Thursday, June 12, 2014

How many hillbillies does it take to fell a tree?

We have some sort of fungus going around (no, not in my shoes) that is taking out the big old oaks around here.  Which is sad.  I hate to see a big, majestic tree go from green and full to brown crispy leaves to dead in a matter of weeks.  We've taken two huge oaks out in the last few years, and just last summer we lost one to the same stuff.  Double-bummer is that I saw the fungus-in-question on the base of another of the two remaining big, shady oaks by the house, which means I suspect that one will be dead by summer this year or next latest.

Being good stewards of the forest, we tend to keep snags out in the woods for the wildlife.  But these oaks are too close to the house or the barn to let stand.  About a week ago, the oak that died last year dropped a HUGE limb onto the goat fence in the middle of the night.  Luckily the windows were open and I was still awake so I heard the crash.  Paul went out to see what the noise was and it had taken down a cattle panel, which he went out to fix in the middle of the night in his PJ's.  What a guy!  If I hadn't heard that crash, I'm sure I would have been woken up by the sound of dozens of goat hooves on the porch and Pickles screaming through the front window to be fed.

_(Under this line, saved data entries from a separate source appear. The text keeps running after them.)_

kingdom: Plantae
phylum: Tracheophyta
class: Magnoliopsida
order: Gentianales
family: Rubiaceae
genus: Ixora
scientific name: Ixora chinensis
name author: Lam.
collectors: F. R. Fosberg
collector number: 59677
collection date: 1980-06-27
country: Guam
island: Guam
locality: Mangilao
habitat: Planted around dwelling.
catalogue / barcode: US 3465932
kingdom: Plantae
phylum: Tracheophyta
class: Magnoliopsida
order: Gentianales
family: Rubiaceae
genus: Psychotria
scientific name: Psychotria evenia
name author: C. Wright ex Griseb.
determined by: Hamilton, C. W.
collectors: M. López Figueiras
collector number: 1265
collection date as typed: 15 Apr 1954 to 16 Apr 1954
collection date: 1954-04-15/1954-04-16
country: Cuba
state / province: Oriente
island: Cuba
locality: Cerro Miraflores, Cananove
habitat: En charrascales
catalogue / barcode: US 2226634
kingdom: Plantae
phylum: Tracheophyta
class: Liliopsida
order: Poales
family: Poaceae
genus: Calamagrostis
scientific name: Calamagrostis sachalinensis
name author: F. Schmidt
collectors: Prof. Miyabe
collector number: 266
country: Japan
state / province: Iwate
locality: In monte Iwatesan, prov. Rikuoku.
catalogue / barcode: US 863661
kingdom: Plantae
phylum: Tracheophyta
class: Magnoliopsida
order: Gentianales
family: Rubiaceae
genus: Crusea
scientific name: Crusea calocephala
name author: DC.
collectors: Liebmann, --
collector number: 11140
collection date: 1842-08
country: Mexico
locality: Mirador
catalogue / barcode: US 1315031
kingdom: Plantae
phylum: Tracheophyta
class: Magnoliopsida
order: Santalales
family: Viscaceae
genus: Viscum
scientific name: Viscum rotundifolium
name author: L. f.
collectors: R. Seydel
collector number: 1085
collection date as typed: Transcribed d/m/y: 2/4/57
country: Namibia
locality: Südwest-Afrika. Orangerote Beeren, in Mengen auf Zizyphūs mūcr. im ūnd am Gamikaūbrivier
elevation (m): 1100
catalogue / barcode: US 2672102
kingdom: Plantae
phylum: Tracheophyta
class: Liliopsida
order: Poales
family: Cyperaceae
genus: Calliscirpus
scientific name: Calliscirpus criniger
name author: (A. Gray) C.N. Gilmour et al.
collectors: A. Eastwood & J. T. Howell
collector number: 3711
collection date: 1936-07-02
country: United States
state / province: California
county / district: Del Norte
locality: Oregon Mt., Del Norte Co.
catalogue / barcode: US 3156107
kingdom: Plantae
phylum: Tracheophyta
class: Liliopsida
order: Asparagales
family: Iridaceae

Since we can't have a tree dropping limbs on livestock or human, it was time to take it down before it took one of us or the barn down.  Of course, it's not like you can just "take down the tree".  And like any other project around here, there are usually fifty million little things that have to happen before the main event.  You know, like how hard can it be to pick up some hay?  Nothing is ever simple around here.

First, you (and when I say "you", I mean Paul) have to find the chainsaw and gas.  Once you find them, you have to get rid of the limbs already on the ground.  With the "help" of annoyingly curious goats:
Chop Suey will soon BE chop suey if he doesn't move his butt.
Then you have to construct another pen just to keep those annoyingly curious goats out of the way before you go all "Leatherface" on them.  After spending an hour constructing a temporary pen to contain the goats, you can go back to felling the tree.  Except you can't do that quite yet because there are two rows of fence between the dead tree and the area you want it to land.  And other, smaller trees that need to be felled in order to get to the fence.

Then it starts to rain.  For days weeks.  So for now we just give the area around the tree a wide berth and hope that it doesn't impale any of the critters (well, except for maybe Pickles).


  1. Actually what you might have is oak wilt, which is a fungus that is spread through the roots of the trees from one to the other. The actual stuff you are seeing coming up on the trees is a secondary mushroom type fungus that is preying the already infected and dying trees.
    Not much you can do to prevent it, but I would highly recommend contacting your county or state forester for suggestions.
    I hate to see majestic trees go, such a waste and shame.

  2. Me too, maybe something could be done?

  3. Yep, there's something about seeing a big tree go that creates a real loss. We're constantly having to take down dead and dying trees around here. Happily, most of them die from "natural" causes (old age?) but they're plenty dangerous to animals and humans. I get twisted innards every time hubby has to take one down. This is the land of guys who log for a living and you hear horror stories all the time of accidents when cutting down trees.

    Maybe you could train Pickles to regularly patrol the perimeters of all your fences looking for potentially dangerous trees . . .

  4. There is nothing that is "just" do it. Everything involves a million steps - especially if there is livestock involved. Isn't it amazing how 'helpful' they are?

  5. We have 2 trees we need to knock down. I'm not looking forward to that job.

  6. Oh this story is so true, and I went back and read about the hay ordeal also. Sounds just exactly like our place, and I'm guessing so many other farms too!